Interestingly the analytically determined residual glucose concentrations in the small chemostats were only about 75% of those measured in the large bioreactors. Therefore, the lines plotted in Fig. 7 are adjusted by this factor. The reason for this reproducible deviation is not known, but wall populations might account for this difference. Wall populations decrease the residual glucose concentration in reactors and would have a larger effect in the small chemostats, because of the higher surface to volume ratio and lower cell density compared to the large chemostats. Such a wall population would have to build up quickly and reproducibly since initial steady state values in the four independent chemostats were similar and established rapidly. Moreover, when we transferred whole cultures to a fresh bioreactor after different cultivation times (indicated by arrows in Fig. 7), the residual glucose concentration increased just after the transfer. Within a few hours after the transfer, the steady state was reached again and the residual glucose concentration was the same as before the transfer. Thus, it is possible that a wall population led to generally lower glucose levels in the small chemostats, but it seems unlikely that the wall population has a considerable effect on the long-term evolution of the residual glucose concentration, on which this study focused.
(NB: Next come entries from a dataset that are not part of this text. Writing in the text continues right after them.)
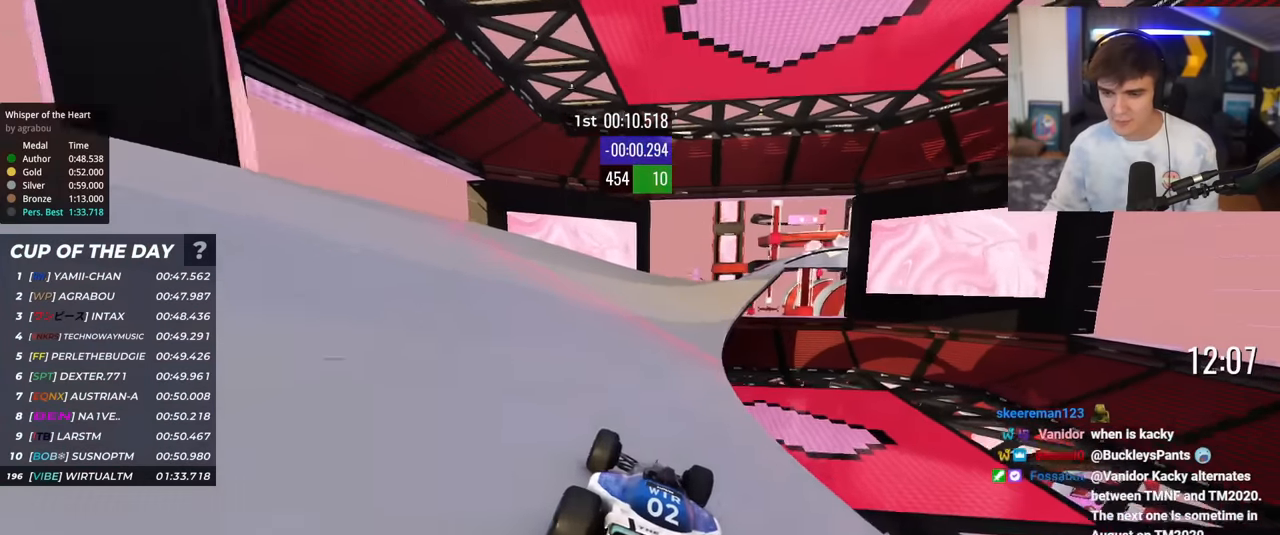
{"keys": ["right", "up"], "events": [[50, "right", "down"], [184, "right", "up"], [417, "right", "down"]]}
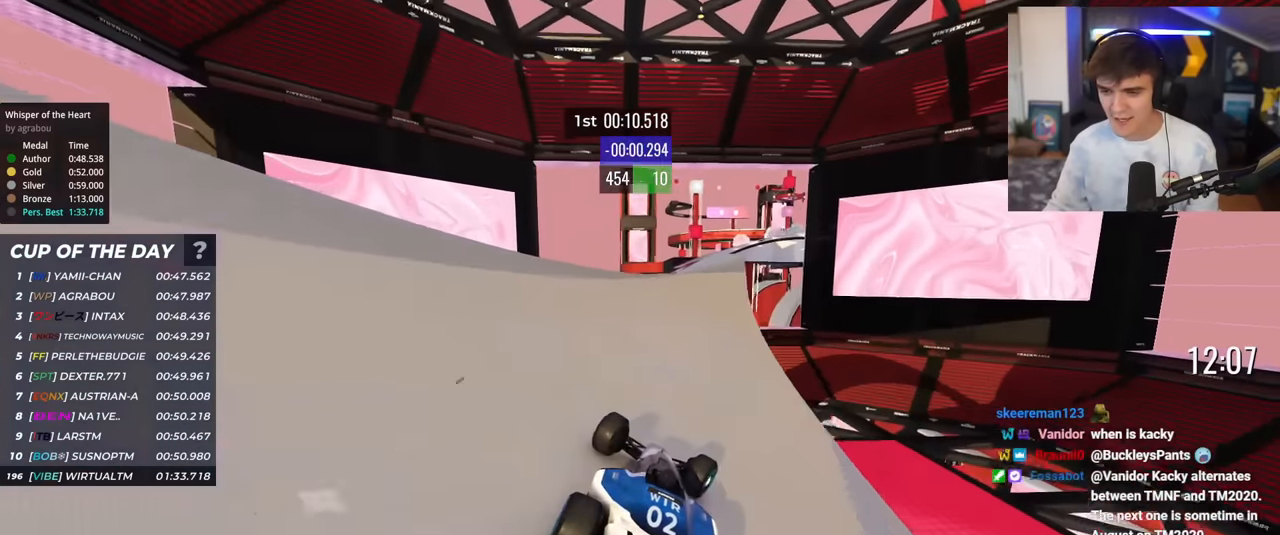
{"keys": ["up"], "events": [[16, "right", "up"], [333, "right", "down"], [433, "right", "up"]]}
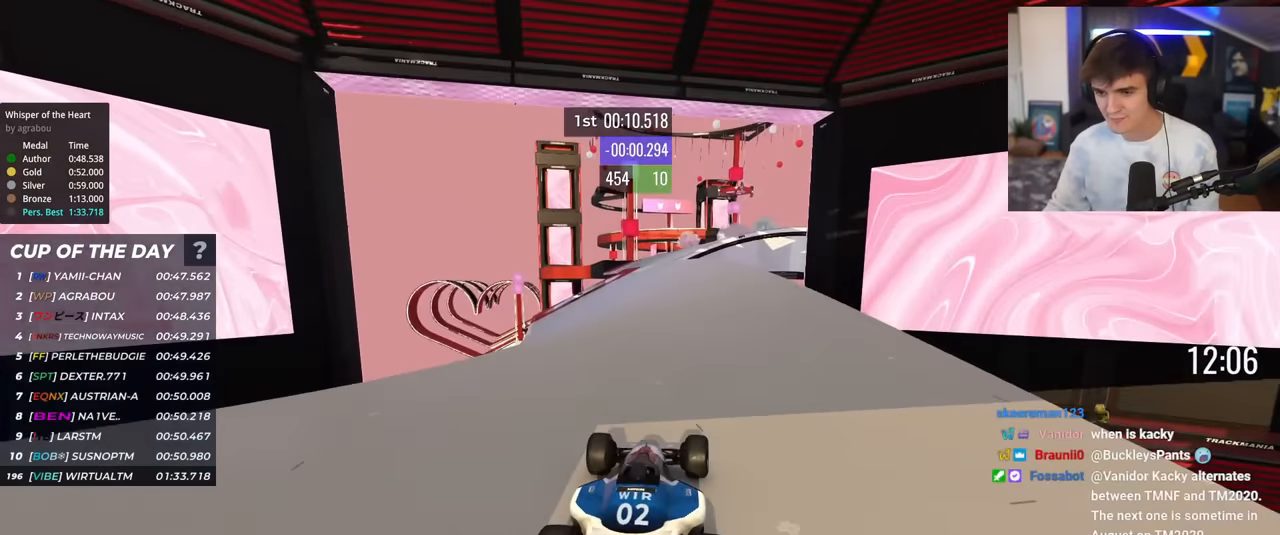
{"keys": ["up"], "events": [[217, "left", "down"], [250, "left", "up"]]}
Evolution of Ks after a shift to pyruvate
To test how the Ks for glucose of a population evolves when the selection pressure to increase glucose affinity is relieved, a culture grown under glucose limitation for 128 h at D=0·3 h-1 (57 generations) was shifted to pyruvate limitation. The culture was then grown under pyruvate limitation at D=0·1 h-1. (D was reduced because µmax for growth with pyruvate was only between 0·25 and 0·3 h-1.) After 353 h (51 generations) the culture was shifted back to glucose limitation and D=0·3 h-1 (Fig. 8a). Astonishingly, the residual concentration of glucose immediately established again at the value measured before the shift to pyruvate and continued to decrease (Fig. 8a). Hence, the temporal shift from glucose to pyruvate limitation did not affect the evolution of the affinity for glucose, because after the shift back to glucose limitation the residual glucose concentration followed a time-course starting at the exact value before the interruption and exactly paralleling the pattern of cultures that were not submitted to the temporal shift (Fig. 8b). This demonstrates that the selective evolution during growth of an E. coli population with glucose can be followed easily in a continuous culture by monitoring the residual concentration of this sugar.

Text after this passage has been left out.